WORK TASK: Gather every line in the records below that contains the word "bare".

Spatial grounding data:
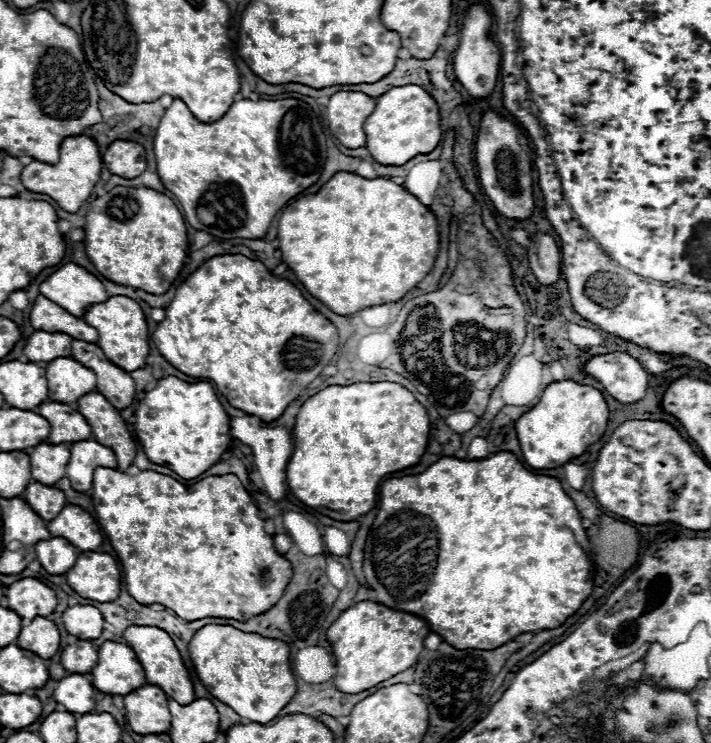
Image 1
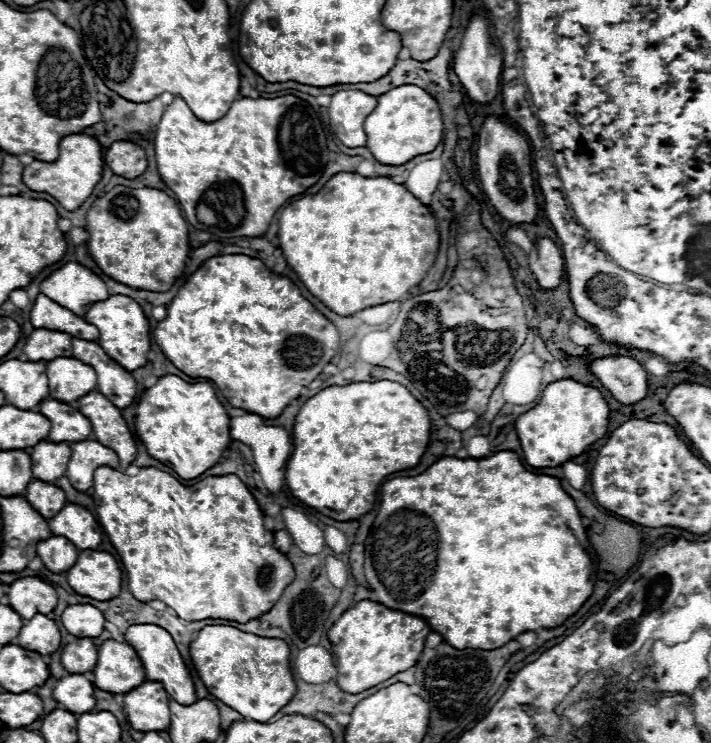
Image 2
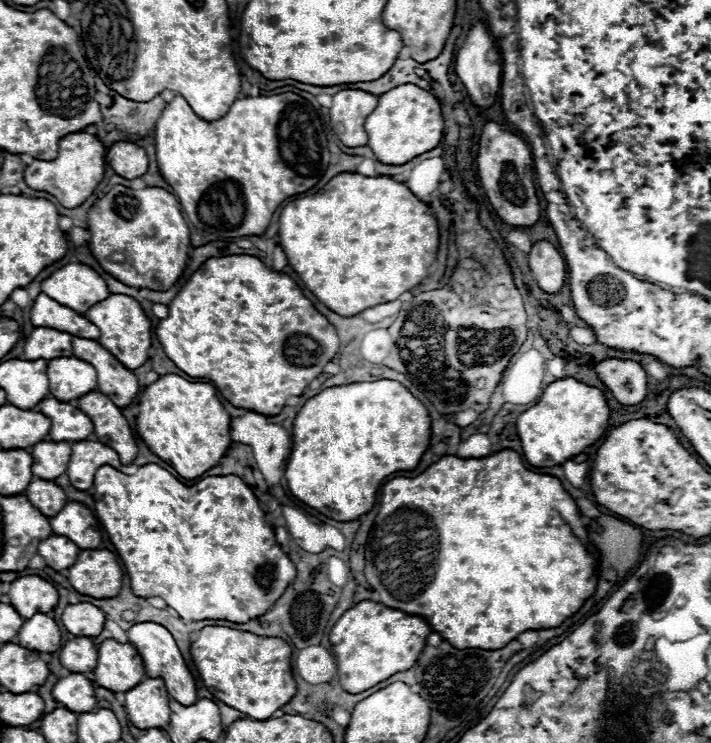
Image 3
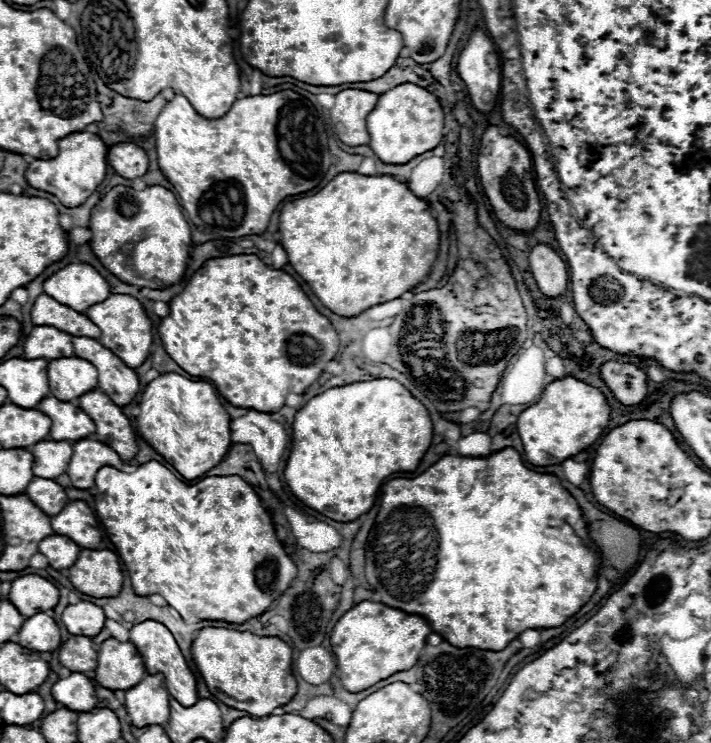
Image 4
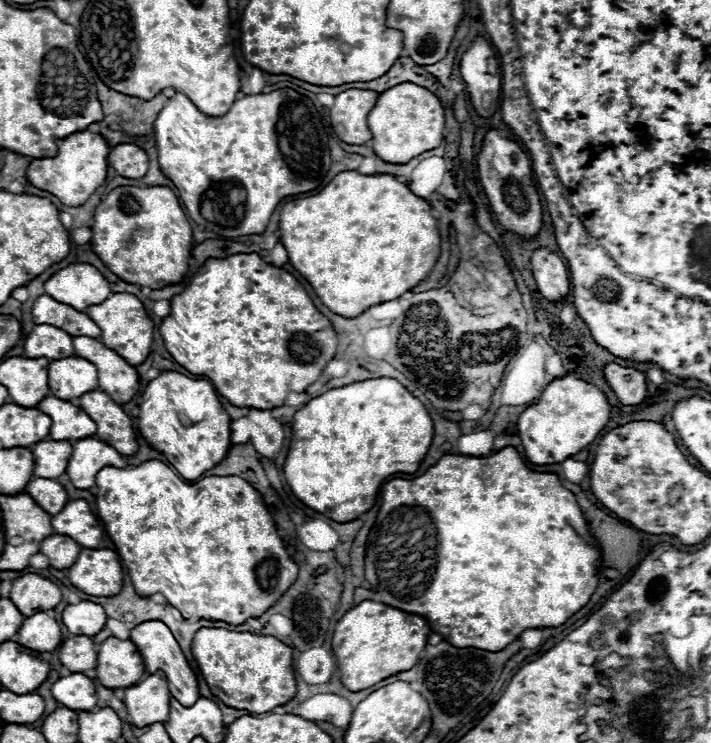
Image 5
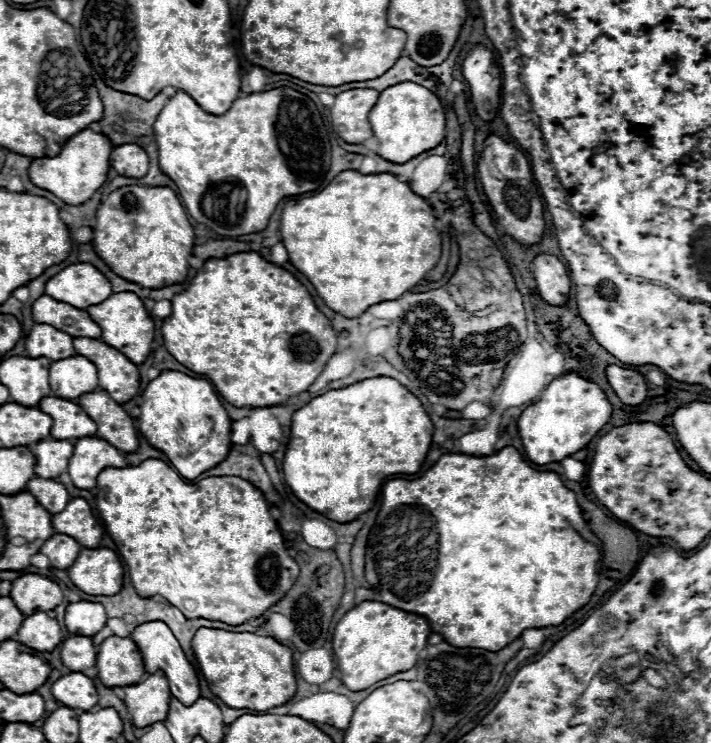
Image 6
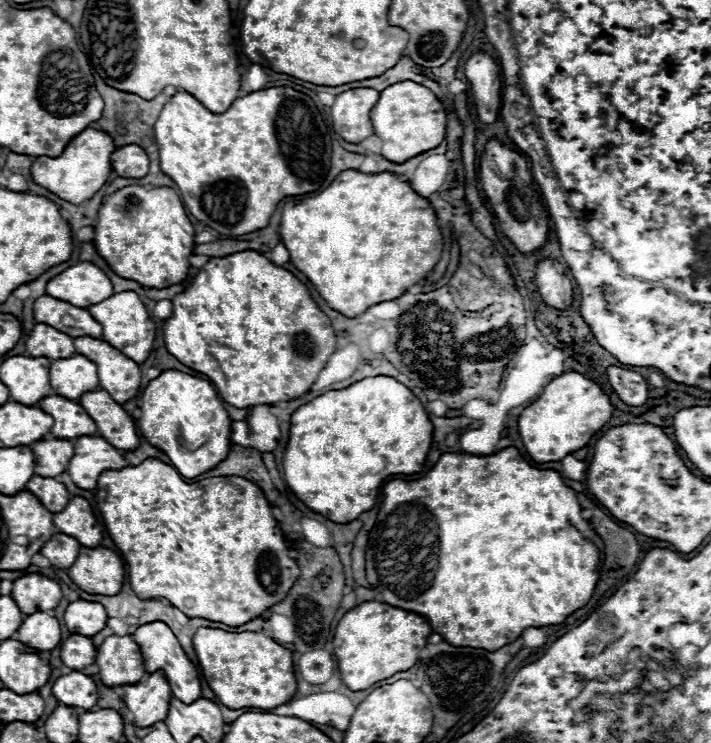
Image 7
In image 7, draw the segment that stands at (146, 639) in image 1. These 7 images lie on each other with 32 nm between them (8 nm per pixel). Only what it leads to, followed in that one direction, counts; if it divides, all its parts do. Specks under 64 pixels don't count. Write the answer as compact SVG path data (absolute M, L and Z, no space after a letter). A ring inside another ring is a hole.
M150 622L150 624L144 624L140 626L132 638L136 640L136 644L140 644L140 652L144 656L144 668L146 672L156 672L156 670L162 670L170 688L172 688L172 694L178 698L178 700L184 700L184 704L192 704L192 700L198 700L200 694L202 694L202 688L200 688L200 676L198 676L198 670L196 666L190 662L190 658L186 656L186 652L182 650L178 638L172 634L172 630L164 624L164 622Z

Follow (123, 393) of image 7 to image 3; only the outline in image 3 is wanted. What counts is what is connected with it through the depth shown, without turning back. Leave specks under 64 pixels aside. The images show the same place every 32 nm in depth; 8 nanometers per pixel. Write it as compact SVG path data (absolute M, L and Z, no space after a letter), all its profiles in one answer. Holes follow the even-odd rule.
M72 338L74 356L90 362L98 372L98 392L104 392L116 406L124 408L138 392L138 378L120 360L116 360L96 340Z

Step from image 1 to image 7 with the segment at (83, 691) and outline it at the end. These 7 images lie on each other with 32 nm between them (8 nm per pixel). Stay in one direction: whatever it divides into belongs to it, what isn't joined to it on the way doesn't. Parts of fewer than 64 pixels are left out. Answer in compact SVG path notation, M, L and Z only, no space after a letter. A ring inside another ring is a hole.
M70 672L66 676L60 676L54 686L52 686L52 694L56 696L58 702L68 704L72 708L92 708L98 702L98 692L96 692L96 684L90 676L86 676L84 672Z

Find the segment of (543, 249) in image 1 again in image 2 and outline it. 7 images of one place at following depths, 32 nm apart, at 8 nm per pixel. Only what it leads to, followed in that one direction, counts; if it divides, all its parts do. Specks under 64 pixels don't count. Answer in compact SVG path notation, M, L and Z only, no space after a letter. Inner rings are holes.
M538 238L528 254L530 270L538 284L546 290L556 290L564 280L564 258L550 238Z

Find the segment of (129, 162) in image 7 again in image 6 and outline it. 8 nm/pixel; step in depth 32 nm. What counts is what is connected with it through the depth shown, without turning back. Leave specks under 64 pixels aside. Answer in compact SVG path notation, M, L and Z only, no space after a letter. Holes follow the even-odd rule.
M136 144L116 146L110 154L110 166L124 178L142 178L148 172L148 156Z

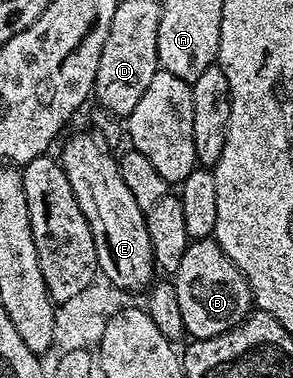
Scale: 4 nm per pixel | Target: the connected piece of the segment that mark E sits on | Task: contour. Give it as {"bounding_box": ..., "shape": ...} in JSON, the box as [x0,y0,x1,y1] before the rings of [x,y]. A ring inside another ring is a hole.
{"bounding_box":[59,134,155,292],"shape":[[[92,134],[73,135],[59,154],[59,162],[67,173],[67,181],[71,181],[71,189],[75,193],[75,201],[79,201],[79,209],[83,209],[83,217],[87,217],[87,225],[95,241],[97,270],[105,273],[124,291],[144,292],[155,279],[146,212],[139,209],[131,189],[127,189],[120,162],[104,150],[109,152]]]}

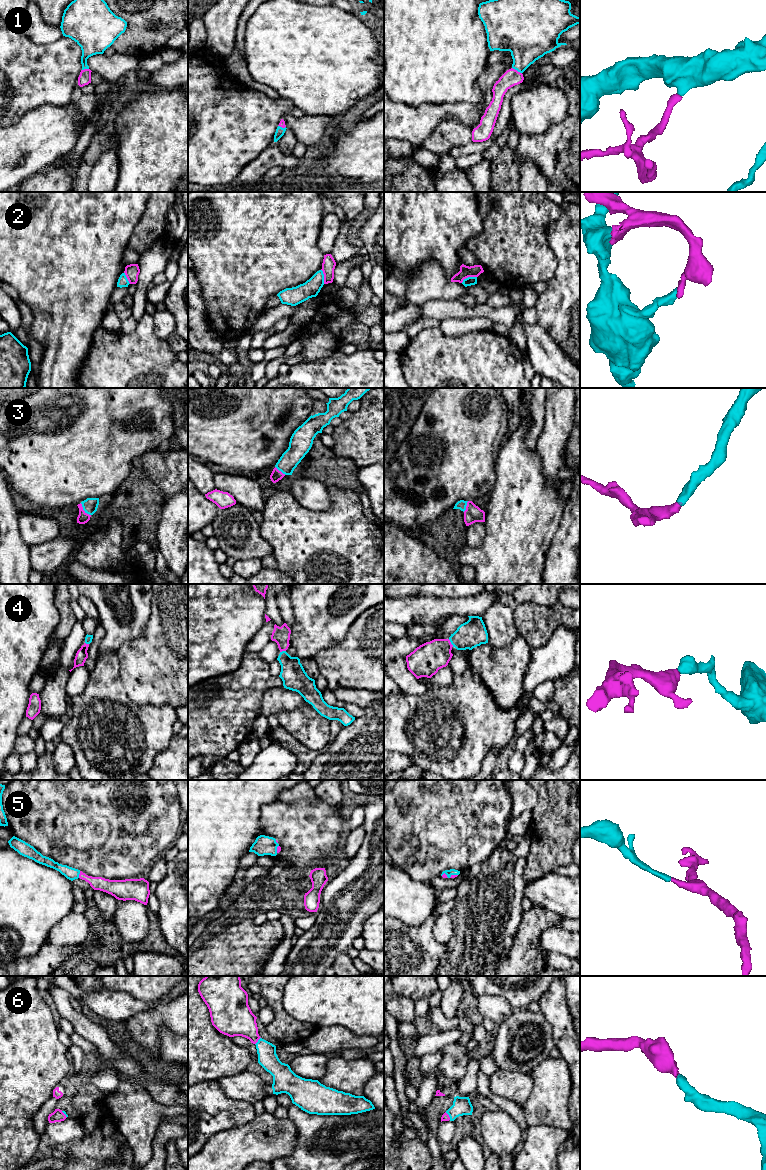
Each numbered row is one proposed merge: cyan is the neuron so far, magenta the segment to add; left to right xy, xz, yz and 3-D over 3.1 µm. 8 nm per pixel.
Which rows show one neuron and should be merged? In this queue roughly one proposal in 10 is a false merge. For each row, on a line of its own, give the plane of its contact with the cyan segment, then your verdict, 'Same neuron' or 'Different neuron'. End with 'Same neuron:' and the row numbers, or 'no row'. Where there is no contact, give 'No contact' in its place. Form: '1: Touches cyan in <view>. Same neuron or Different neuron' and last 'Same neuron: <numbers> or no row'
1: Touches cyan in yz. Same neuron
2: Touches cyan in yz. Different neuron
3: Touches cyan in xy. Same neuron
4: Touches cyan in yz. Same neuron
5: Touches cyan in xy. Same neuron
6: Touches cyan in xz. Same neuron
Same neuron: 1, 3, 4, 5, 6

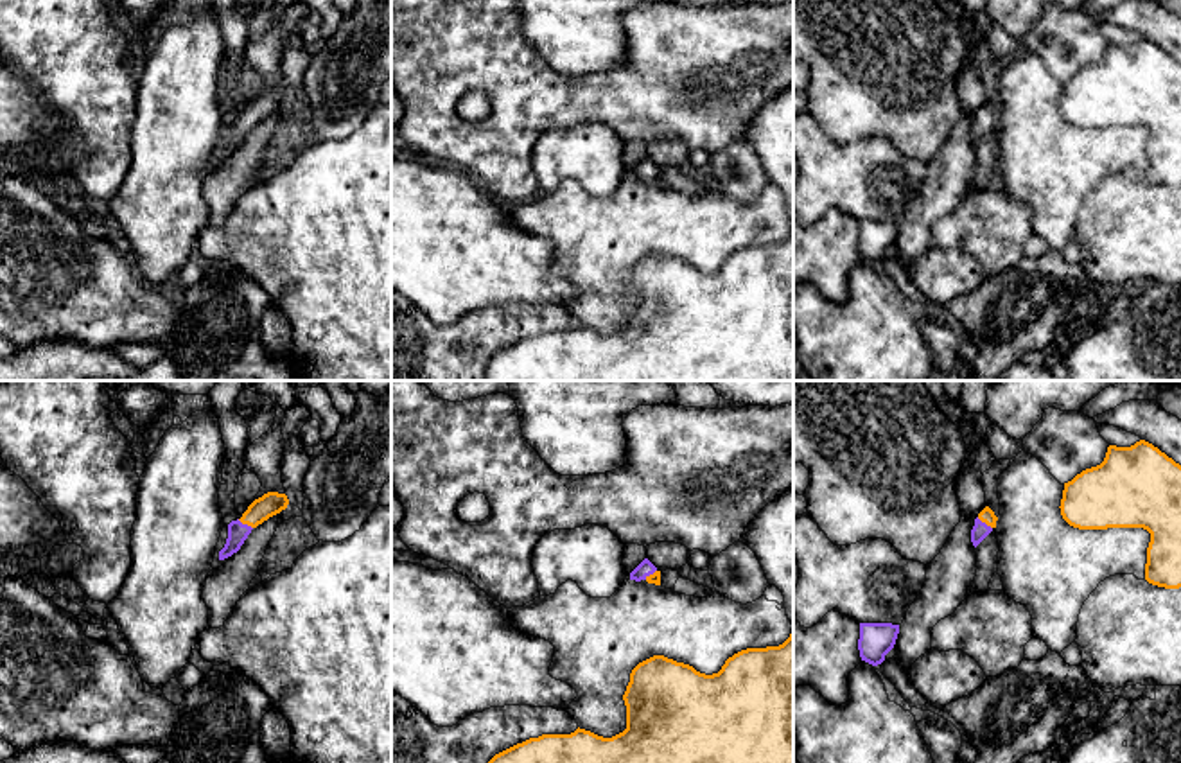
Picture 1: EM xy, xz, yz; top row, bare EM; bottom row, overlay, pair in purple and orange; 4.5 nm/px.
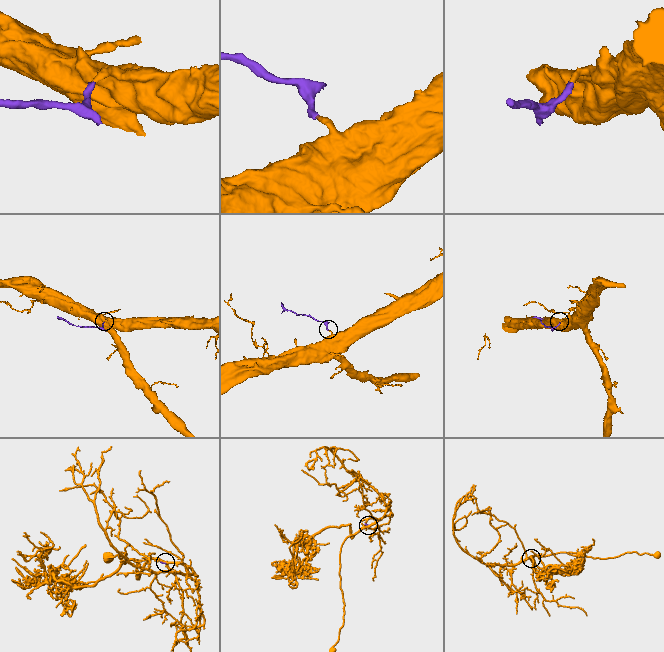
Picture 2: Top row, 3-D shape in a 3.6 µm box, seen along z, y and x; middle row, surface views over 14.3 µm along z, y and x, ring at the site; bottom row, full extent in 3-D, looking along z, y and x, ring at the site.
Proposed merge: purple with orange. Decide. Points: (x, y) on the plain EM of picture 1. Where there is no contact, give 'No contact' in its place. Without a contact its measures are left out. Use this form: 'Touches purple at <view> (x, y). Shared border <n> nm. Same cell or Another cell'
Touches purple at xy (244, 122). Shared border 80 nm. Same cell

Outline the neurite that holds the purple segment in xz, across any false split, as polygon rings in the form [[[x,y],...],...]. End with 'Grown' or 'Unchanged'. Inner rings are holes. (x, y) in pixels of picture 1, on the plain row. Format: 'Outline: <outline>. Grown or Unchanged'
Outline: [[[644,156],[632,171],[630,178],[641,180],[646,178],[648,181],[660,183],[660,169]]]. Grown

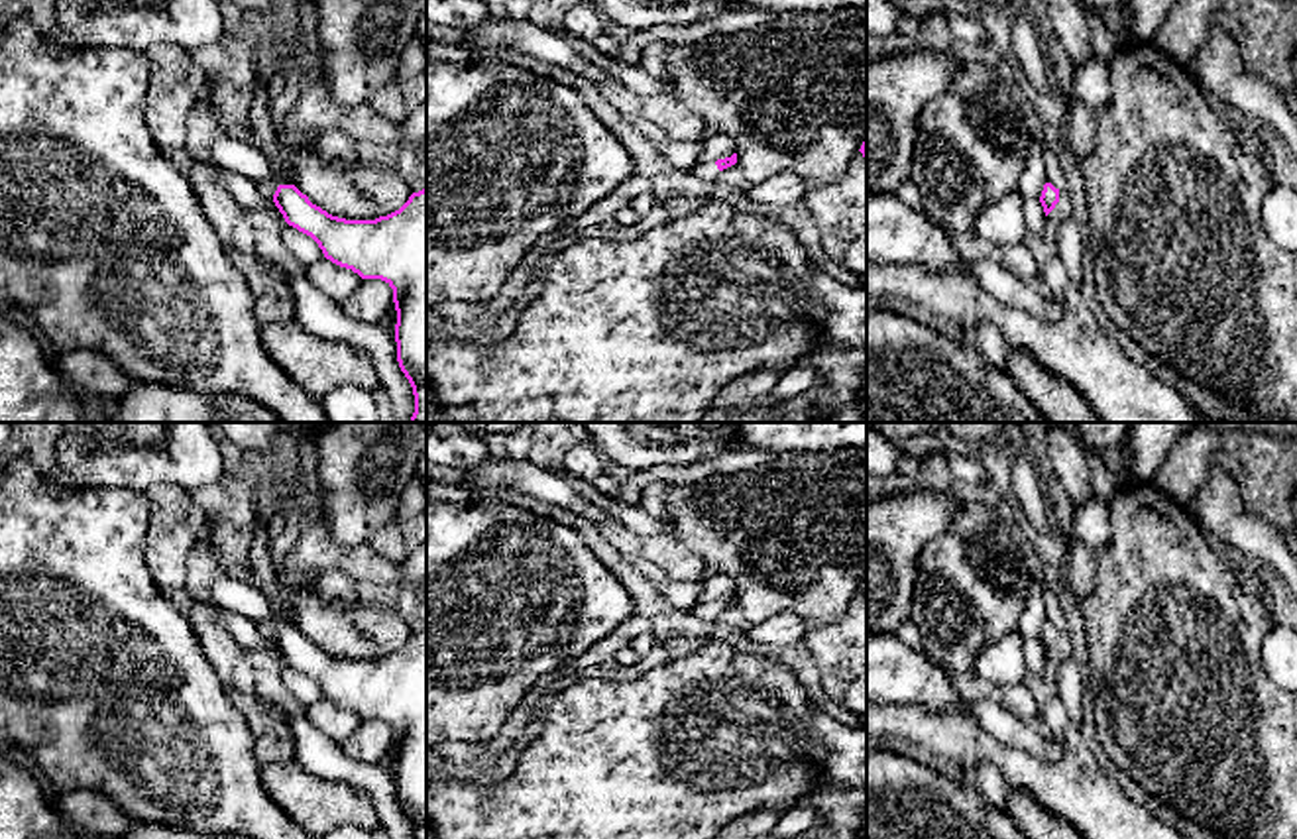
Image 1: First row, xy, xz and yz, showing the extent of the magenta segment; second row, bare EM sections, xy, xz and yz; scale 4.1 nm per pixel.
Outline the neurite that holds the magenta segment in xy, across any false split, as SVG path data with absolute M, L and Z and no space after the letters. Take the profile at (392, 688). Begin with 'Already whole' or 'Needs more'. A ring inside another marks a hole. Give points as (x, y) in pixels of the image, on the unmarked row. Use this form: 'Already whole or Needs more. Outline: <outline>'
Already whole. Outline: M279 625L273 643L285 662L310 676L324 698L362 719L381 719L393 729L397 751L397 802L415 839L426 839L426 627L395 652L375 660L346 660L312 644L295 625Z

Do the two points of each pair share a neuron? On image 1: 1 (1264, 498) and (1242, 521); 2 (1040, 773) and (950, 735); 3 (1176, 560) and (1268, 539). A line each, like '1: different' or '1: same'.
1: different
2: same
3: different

EXPECTED ANSWER:
Picture 1: EM xy, xz, yz; top row, bare EM; bottom row, overlay, pair in purple and orange; 4.5 nm/px.
Image 1: First row, xy, xz and yz, showing the extent of the magenta segment; second row, bare EM sections, xy, xz and yz; scale 4.1 nm per pixel.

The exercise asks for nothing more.